## INFORMATION:
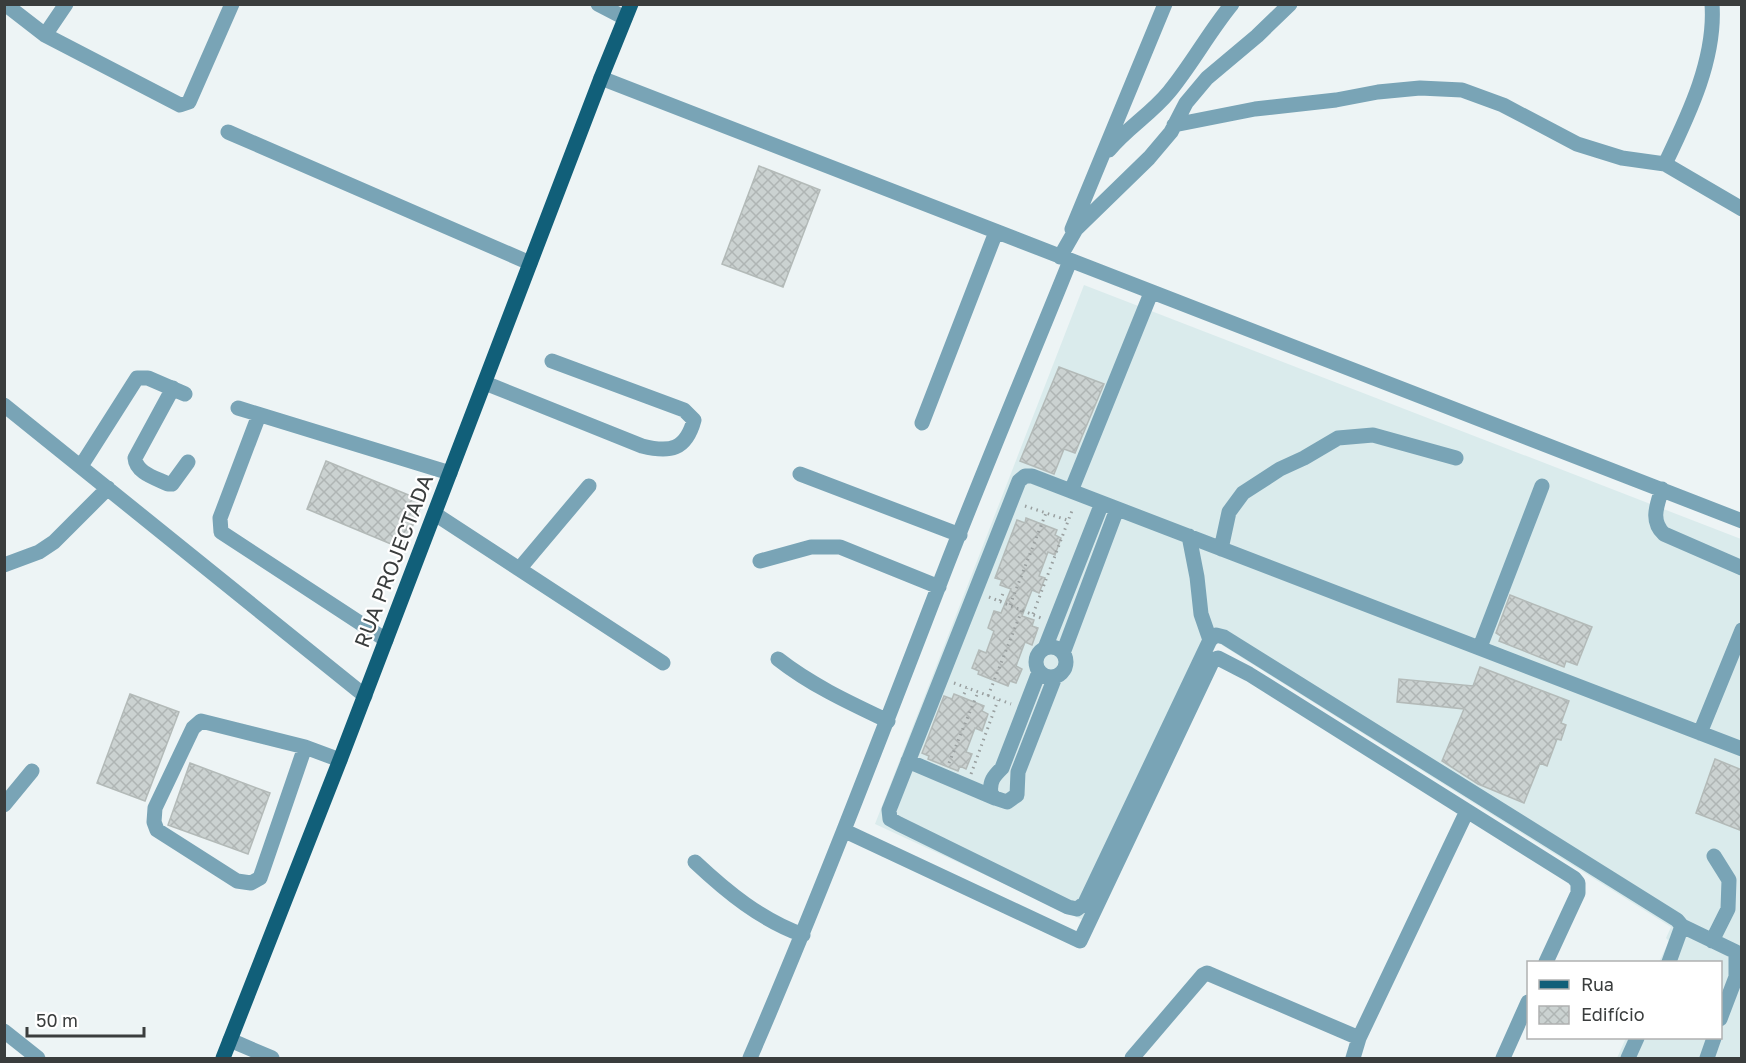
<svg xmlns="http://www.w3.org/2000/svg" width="1746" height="1063" font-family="'Golos Text',sans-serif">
  <defs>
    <pattern id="building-cross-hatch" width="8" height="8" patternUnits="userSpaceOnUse" patternTransform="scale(1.5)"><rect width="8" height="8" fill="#cbd2d1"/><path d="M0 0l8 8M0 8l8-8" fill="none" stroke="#afb5b4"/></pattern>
  </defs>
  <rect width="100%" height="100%" fill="#edf4f5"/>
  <path fill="#daebec" d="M 1084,285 L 1741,539 L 1741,1058 L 1617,1058 L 1626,1038 L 1720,1038 L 1720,962 L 1659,962 L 1669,941 L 1666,938 L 1671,927 L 1217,642 L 1085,921 L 875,824 Z"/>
  <path fill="url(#building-cross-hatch)" stroke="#b3bab8" stroke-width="1.5" d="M 759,166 L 820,190 L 783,287 L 722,264 Z
    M 1059,367 L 1104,384 L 1075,453 L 1064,449 L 1054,474 L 1020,461 Z
    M 326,461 L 423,501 L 403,549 L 307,509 Z
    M 1026,518 L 1057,530 L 1055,535 L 1061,538 L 1055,555 L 1048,552 L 1039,576 L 1045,578 L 1039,593 L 1032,590 L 1022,616 L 1034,620 L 1032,626 L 1038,628 L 1032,645 L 1025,642 L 1016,666 L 1022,669 L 1016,683 L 1010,681 L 1008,686 L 978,674 L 979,671 L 972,668 L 979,650 L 986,653 L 994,631 L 988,628 L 994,611 L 1001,613 L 1011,589 L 1000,585 L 1002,580 L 995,578 L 1017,520 L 1025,523 Z
    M 1510,595 L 1592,627 L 1577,665 L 1566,661 L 1564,667 L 1499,641 L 1501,636 L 1496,633 Z
    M 1480,667 L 1569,701 L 1561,723 L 1566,725 L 1561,740 L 1557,739 L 1547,766 L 1540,763 L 1524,803 L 1478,784 L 1442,761 L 1464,709 L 1397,702 L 1399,679 L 1473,686 Z
    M 130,694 L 179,712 L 145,801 L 97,783 Z
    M 954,694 L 984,706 L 982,711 L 988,714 L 982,731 L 975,728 L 966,752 L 972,754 L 966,769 L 960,766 L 958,771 L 928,759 L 929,756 L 922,753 L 944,696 L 952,699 Z
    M 1715,759 L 1742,770 L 1742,831 L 1696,813 Z
    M 190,763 L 270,793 L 248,854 L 168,825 Z"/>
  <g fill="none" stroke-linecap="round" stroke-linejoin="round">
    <path stroke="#999f9f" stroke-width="3" stroke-dasharray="1.5 4.5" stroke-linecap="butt" d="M 1025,506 L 1067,520
      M 989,597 L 1041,618
      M 1000,601 L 1004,591
      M 1010,605 L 1046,513
      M 1033,614 L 1073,508
      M 954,683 L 1011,704
      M 964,694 L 967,688
      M 988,696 L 1022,610
      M 949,763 L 978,692
      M 971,774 L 998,700"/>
    <path stroke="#79a4b6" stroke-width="15" d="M 5,4 L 45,35 L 180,105 L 189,102 L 232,4
      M 598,4 L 625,18
      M 45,35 L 66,4
      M 601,78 L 1742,521
      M 1174,125 L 1255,109 L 1336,100 L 1378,92 L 1420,88 L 1462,90 L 1503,105 L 1577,144 L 1622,158 L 1665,164 L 1742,209
      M 228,132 L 530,263
      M 1109,150 C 1127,128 1151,114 1169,92 C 1192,64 1209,32 1232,4
      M 1665,164 C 1688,116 1716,59 1712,4
      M 1072,229 L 1165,4
      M 1060,257 L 1076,229 L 1149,158 L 1171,132 L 1186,103 L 1207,78 L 1257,36 L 1290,4
      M 485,383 L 642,446 C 670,453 686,450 694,420 L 684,410 L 552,361
      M 173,388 L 135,458 C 136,473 156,478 168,484 L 172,484 L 188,462
      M 4,405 L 365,696
      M 238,408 L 450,473
      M 259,415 L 220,518 L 221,532 L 386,640
      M 922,423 L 996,232
      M 81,466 L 137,378 L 148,378 L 185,394
      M 800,474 L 960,535
      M 1662,489 C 1657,505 1650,521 1664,534 L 1742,568
      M 1071,491 L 1151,293
      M 435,514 L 663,663
      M 1189,536 L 1197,577 L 1201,614 L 1210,640
      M 1221,549 L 1229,512 L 1243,493 L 1280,469 L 1304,458 L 1338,438 L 1373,435 L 1456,458
      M 760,561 L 811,547 L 840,547 L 939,587
      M 4,565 L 39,552 L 54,542 L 108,488
      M 520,568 L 589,486
      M1036 662a15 15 0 1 1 30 0a15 15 0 1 1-30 0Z
      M 1480,647 L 1542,486
      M 1045,648 L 1102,503
      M 1063,653 L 1117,509
      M 778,659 C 811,685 850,703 888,721
      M 1039,672 L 1002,768 C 994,776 989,781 991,794 L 995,798 L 1007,802 L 1017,795 L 1018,772 L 1055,677
      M 1700,733 L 1742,630
      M 305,747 L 260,878 L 251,883 L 237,881 L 157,830 L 154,822 L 155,808 L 193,728 L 201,721 L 305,747 L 340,760
      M 908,761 L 995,798
      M 4,805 L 32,771
      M 845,831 L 1080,941 L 1213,660 L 1218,658 L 1249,674 L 1574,878 L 1578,883 L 1578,893 L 1546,962
      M 695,862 C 727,892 761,920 803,935
      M 1682,926 L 1736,952 L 1736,977 L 1720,1019
      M 1712,941 L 1728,909 L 1729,880 L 1714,856
      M 1669,962 L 1682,926 L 1677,920 L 1224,637 L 1216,635 L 1210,640 L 1085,903 L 1077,909 L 1068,907 L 899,824 L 890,819 L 889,810 L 1019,481 L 1025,476 L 1032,476 L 1742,749
      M 4,1031 L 38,1058
      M 230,1040 L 272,1058
      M 750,1058 C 817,903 877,746 938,588 C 980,478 1026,370 1070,261
      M 1132,1058 L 1203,975 L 1207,973 L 1359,1038
      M 1353,1058 L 1359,1038 L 1467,811
      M 1503,1058 L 1528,1002
      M 1628,1058 L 1637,1038
      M 1707,1058 L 1714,1038"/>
    <path stroke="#115f79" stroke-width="15" d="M 223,1058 L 340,760 L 601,78 L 631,4"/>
  </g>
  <g text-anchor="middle" stroke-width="4.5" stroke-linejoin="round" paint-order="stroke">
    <g font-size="21" fill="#3a3d3d" stroke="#fff">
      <text transform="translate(394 561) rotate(-69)" y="7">RUA PROJECTADA</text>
    </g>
  </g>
  <rect width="1746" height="1063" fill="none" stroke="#3a3d3d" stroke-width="12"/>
  <rect x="1527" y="961" width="195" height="78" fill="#ffffff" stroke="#b0b1b1" stroke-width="1.5"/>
  <rect x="1539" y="980" width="30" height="9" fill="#115f79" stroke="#b0b1b1" stroke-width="1.5"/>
  <text x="1581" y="991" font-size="18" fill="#3a3d3d">Rua</text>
  <rect x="1539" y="1006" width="30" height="18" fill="url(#building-cross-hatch)" stroke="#b0b1b1" stroke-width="1.5"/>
  <text x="1581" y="1021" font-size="18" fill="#3a3d3d">Edifício</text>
  <path d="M27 1027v9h117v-9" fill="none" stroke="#3a3d3d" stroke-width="3"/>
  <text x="36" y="1027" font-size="18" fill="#3a3d3d" stroke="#ffffff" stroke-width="4.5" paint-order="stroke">50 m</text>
</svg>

## INSTRUCTIONS TO FOLLOW:
Given the data above, transcribe exactly the lines from the one containing "M 1715,759 L" down to the one containing "M 778,659 C 811,685 850,703 888,721", and no others.

## RESULT BELOW:
    M 1715,759 L 1742,770 L 1742,831 L 1696,813 Z
    M 190,763 L 270,793 L 248,854 L 168,825 Z"/>
  <g fill="none" stroke-linecap="round" stroke-linejoin="round">
    <path stroke="#999f9f" stroke-width="3" stroke-dasharray="1.5 4.5" stroke-linecap="butt" d="M 1025,506 L 1067,520
      M 989,597 L 1041,618
      M 1000,601 L 1004,591
      M 1010,605 L 1046,513
      M 1033,614 L 1073,508
      M 954,683 L 1011,704
      M 964,694 L 967,688
      M 988,696 L 1022,610
      M 949,763 L 978,692
      M 971,774 L 998,700"/>
    <path stroke="#79a4b6" stroke-width="15" d="M 5,4 L 45,35 L 180,105 L 189,102 L 232,4
      M 598,4 L 625,18
      M 45,35 L 66,4
      M 601,78 L 1742,521
      M 1174,125 L 1255,109 L 1336,100 L 1378,92 L 1420,88 L 1462,90 L 1503,105 L 1577,144 L 1622,158 L 1665,164 L 1742,209
      M 228,132 L 530,263
      M 1109,150 C 1127,128 1151,114 1169,92 C 1192,64 1209,32 1232,4
      M 1665,164 C 1688,116 1716,59 1712,4
      M 1072,229 L 1165,4
      M 1060,257 L 1076,229 L 1149,158 L 1171,132 L 1186,103 L 1207,78 L 1257,36 L 1290,4
      M 485,383 L 642,446 C 670,453 686,450 694,420 L 684,410 L 552,361
      M 173,388 L 135,458 C 136,473 156,478 168,484 L 172,484 L 188,462
      M 4,405 L 365,696
      M 238,408 L 450,473
      M 259,415 L 220,518 L 221,532 L 386,640
      M 922,423 L 996,232
      M 81,466 L 137,378 L 148,378 L 185,394
      M 800,474 L 960,535
      M 1662,489 C 1657,505 1650,521 1664,534 L 1742,568
      M 1071,491 L 1151,293
      M 435,514 L 663,663
      M 1189,536 L 1197,577 L 1201,614 L 1210,640
      M 1221,549 L 1229,512 L 1243,493 L 1280,469 L 1304,458 L 1338,438 L 1373,435 L 1456,458
      M 760,561 L 811,547 L 840,547 L 939,587
      M 4,565 L 39,552 L 54,542 L 108,488
      M 520,568 L 589,486
      M1036 662a15 15 0 1 1 30 0a15 15 0 1 1-30 0Z
      M 1480,647 L 1542,486
      M 1045,648 L 1102,503
      M 1063,653 L 1117,509
      M 778,659 C 811,685 850,703 888,721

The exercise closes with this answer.